The idea that “resolution infrastructure” is the bottleneck for prediction markets is compelling and largely accurate, but it’s not the whole story. The core issue is that the systems used to determine the outcome of a bet—the oracle infrastructure—are increasingly becoming the weak link, struggling to keep up with the market’s growth in volume and complexity. This problem is both technical and philosophical, touching on questions of truth, governance, and manipulation resistance.
In the context of a prediction market, “resolution” is the final step where the system determines which outcome actually occurred and pays out traders accordingly. The “infrastructure” for this process is the combination of tools, rules, and third-party services (oracles) that make this determination.
Current Model (Polymarket’s Approach): Most leading platforms use a multi-stage oracle system. For instance, Polymarket relies on UMA’s Optimistic Oracle, where a whitelisted user proposes a result, and it is only contested if someone challenges it with a bond, triggering a vote by UMA token holders.
The Challenge: This system works well for many markets but reveals deep vulnerabilities, especially in fast-moving, high-stakes, or subjectively defined scenarios.
The current resolution systems face several critical structural problems that limit the growth and reliability of prediction markets.
This is the most concrete and documented problem. For markets that resolve on cryptocurrency or asset prices, relying on a single exchange’s price creates a massive vulnerability.
Real-world example: In January 2026, a trader manipulated a 15-minute XRP price market on Polymarket. They bought “UP” shares, then executed a $1 million market buy on Binance to briefly pump XRP’s price, causing the market to settle in their favor for a $233,000 profit .
The root cause: The market settled based on a single exchange’s price, making it cheap and easy to manipulate, especially during low-liquidity weekend hours.
For markets on complex, real-world events (like elections or geopolitical actions), the written rules are often open to interpretation. This creates a situation where the “decider” of the outcome holds significant power.

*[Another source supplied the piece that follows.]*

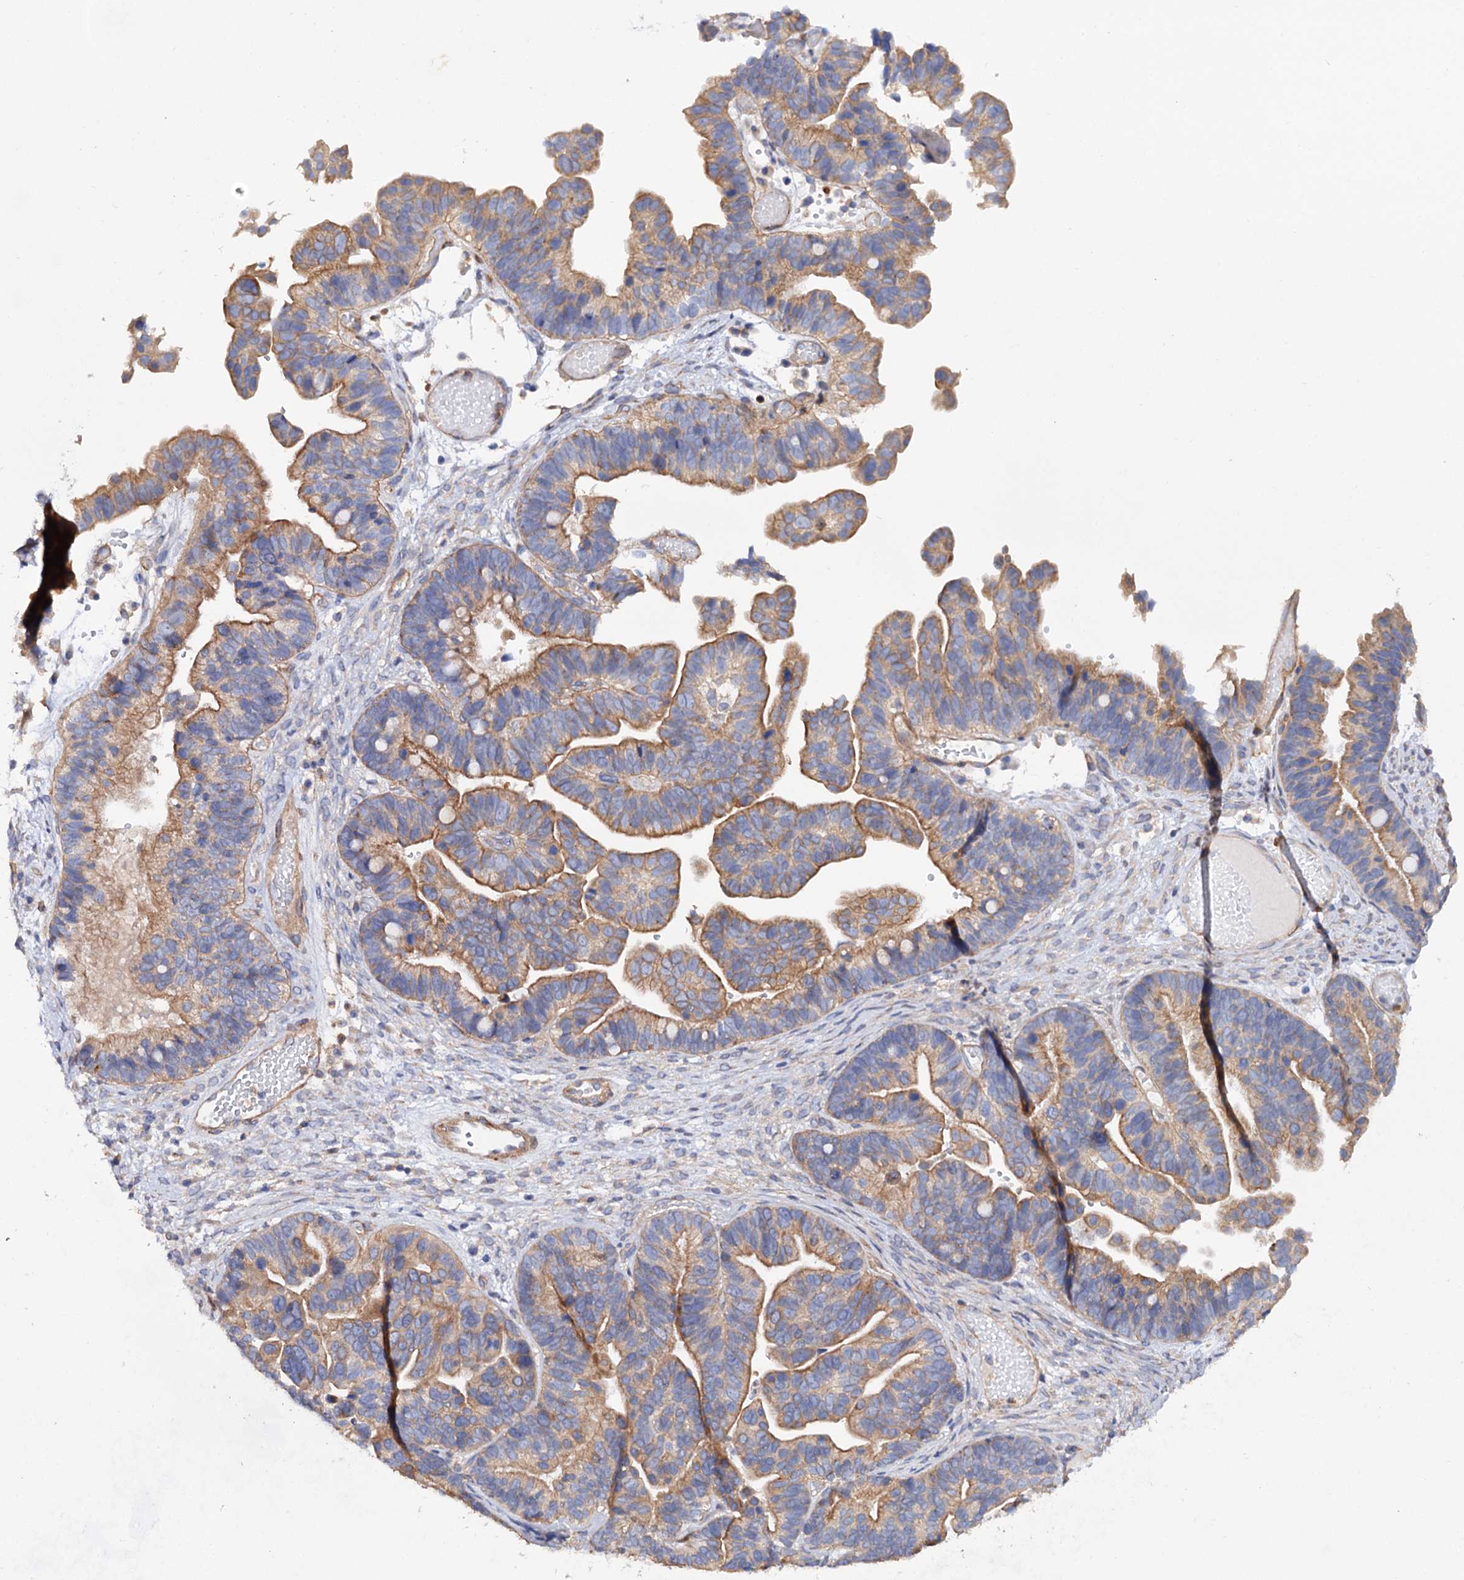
{"staining": {"intensity": "moderate", "quantity": ">75%", "location": "cytoplasmic/membranous"}, "tissue": "ovarian cancer", "cell_type": "Tumor cells", "image_type": "cancer", "snomed": [{"axis": "morphology", "description": "Cystadenocarcinoma, serous, NOS"}, {"axis": "topography", "description": "Ovary"}], "caption": "Ovarian cancer (serous cystadenocarcinoma) stained for a protein displays moderate cytoplasmic/membranous positivity in tumor cells.", "gene": "CSAD", "patient": {"sex": "female", "age": 56}}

Real-world example: A Polymarket market asked if the U.S. would “invade Venezuela” by January 31, 2026. When the U.S. captured a Venezuelan political figure, Polymarket intervened to clarify that this specific action did not meet the definition of an “invasion.” This decision, made by the platform itself, caused the price of “YES” shares to plummet.

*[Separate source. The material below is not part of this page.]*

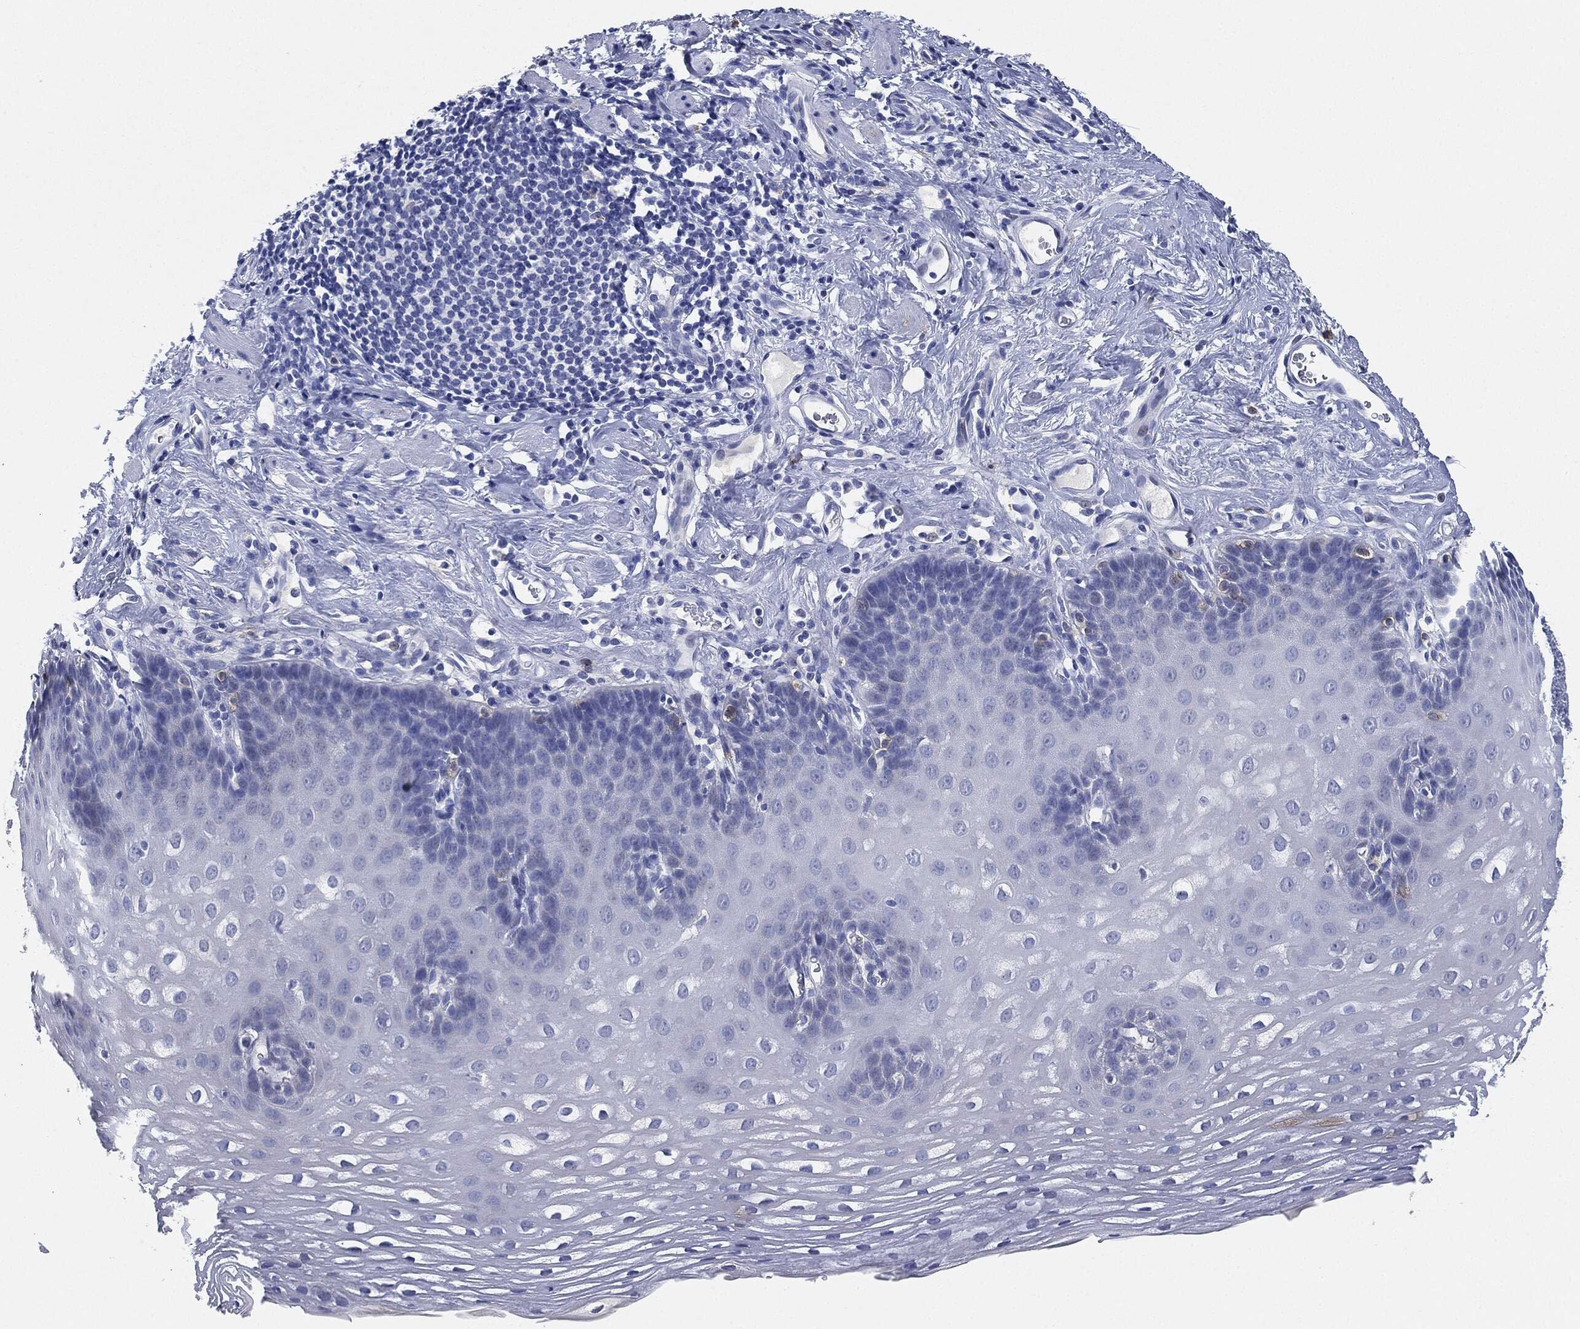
{"staining": {"intensity": "negative", "quantity": "none", "location": "none"}, "tissue": "esophagus", "cell_type": "Squamous epithelial cells", "image_type": "normal", "snomed": [{"axis": "morphology", "description": "Normal tissue, NOS"}, {"axis": "topography", "description": "Esophagus"}], "caption": "Protein analysis of normal esophagus demonstrates no significant positivity in squamous epithelial cells. The staining is performed using DAB brown chromogen with nuclei counter-stained in using hematoxylin.", "gene": "NTRK1", "patient": {"sex": "male", "age": 64}}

The root cause: No set of rules can perfectly anticipate all real-world outcomes. The platform or oracle’s need to provide “additional context” introduces centralization and interpretive bias.
The dispute resolution mechanism for subjective markets is often decided by a vote of a protocol’s token holders. This system is designed to be decentralized but is inherently vulnerable to “plutocracy,” where the outcome is determined by whoever holds the most tokens, not by the strongest evidence.

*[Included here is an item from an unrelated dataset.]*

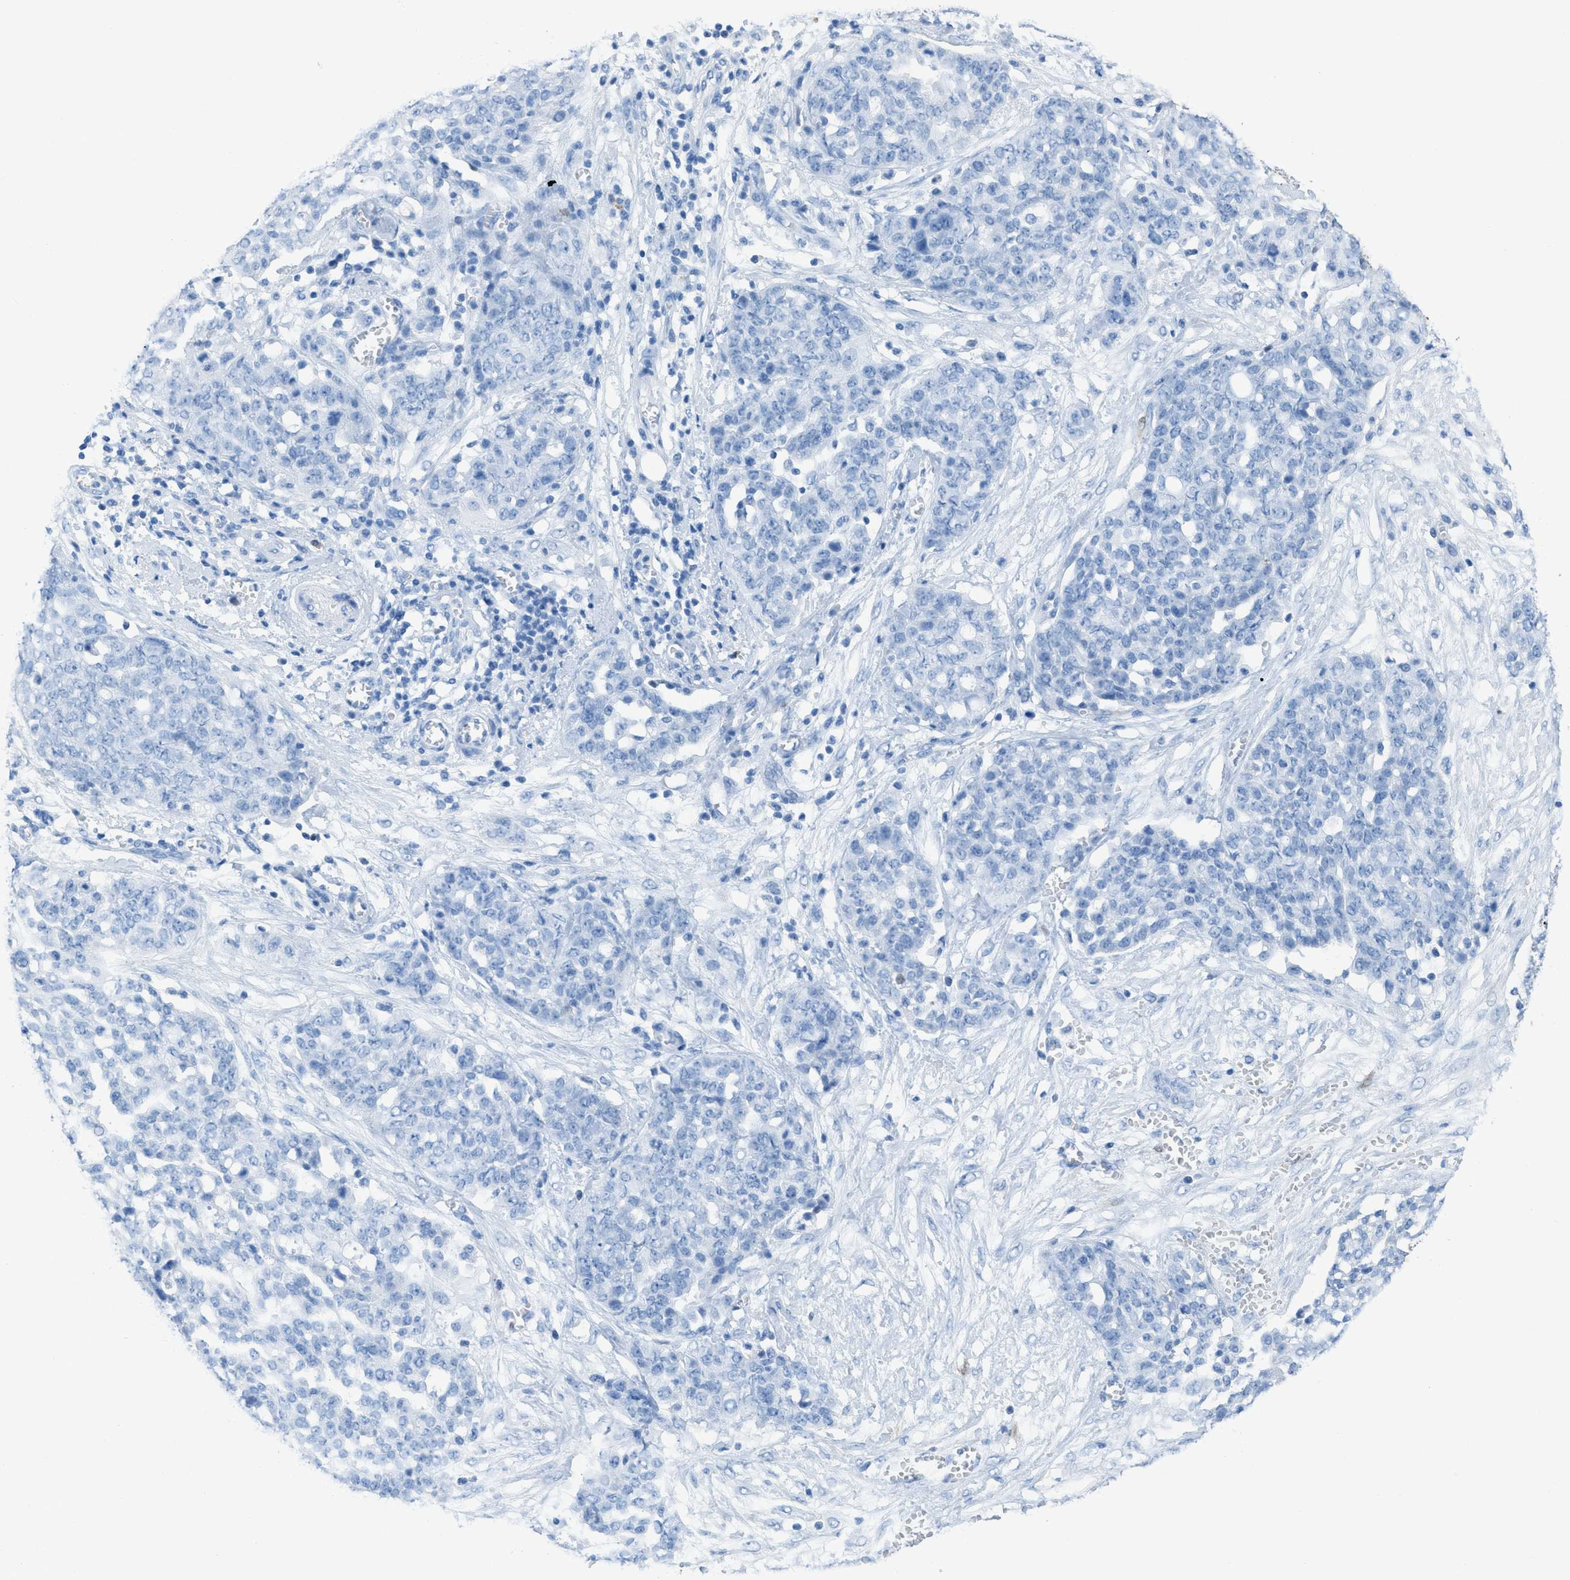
{"staining": {"intensity": "negative", "quantity": "none", "location": "none"}, "tissue": "ovarian cancer", "cell_type": "Tumor cells", "image_type": "cancer", "snomed": [{"axis": "morphology", "description": "Cystadenocarcinoma, serous, NOS"}, {"axis": "topography", "description": "Soft tissue"}, {"axis": "topography", "description": "Ovary"}], "caption": "An image of ovarian cancer (serous cystadenocarcinoma) stained for a protein demonstrates no brown staining in tumor cells.", "gene": "CDKN2A", "patient": {"sex": "female", "age": 57}}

The problem: As one analysis puts it, a prediction market worth billions is ultimately backed by a relatively small token that can be bought or influenced by a few large holders, making the system a target for governance attacks.

The industry is actively trying to solve these bottlenecks, with a clear bifurcation in the solutions being developed.
Approach 1: The Institutional Path (Automated, Manipulation-Resistant Data)
For markets on quantifiable data (like prices), the solution is to move away from a single source and use institutional-grade, multi-source benchmarks.
Approach 2: The AI Path (Evidence-Based Reasoning)
For subjective, complex event markets, some are experimenting with using AI to replace token-holder voting.
While resolution infrastructure is a critical and often overlooked bottleneck, it exists alongside other major structural challenges.
The Liquidity Paradox: A market needs liquidity to attract traders, but it needs traders to create liquidity. Most prediction markets outside of major events (like the US election) are ghost towns with little to no trading volume.
Unlocked Capital: Hundreds of millions of dollars in open interest is locked in prediction markets and cannot be used elsewhere in DeFi. Protocols are only now beginning to build the infrastructure to allow users to borrow against their prediction market positions.

Regulatory Patchwork: Even in the U.S., where the CFTC has given the green light to some platforms, individual states have issued cease-and-desist orders, creating a fragmented and uncertain legal landscape.
While “resolution infrastructure” is a major bottleneck, it’s more accurate to see it as the most critical component of a larger infrastructure problem. As prediction markets grow from a niche curiosity into a major financial sector, their foundational layer for establishing truth is being stress-tested.
Solving the oracle problem—making it manipulation-proof, unbiased, and automated—is essential for these markets to gain the trust and scale they need to fulfill their potential.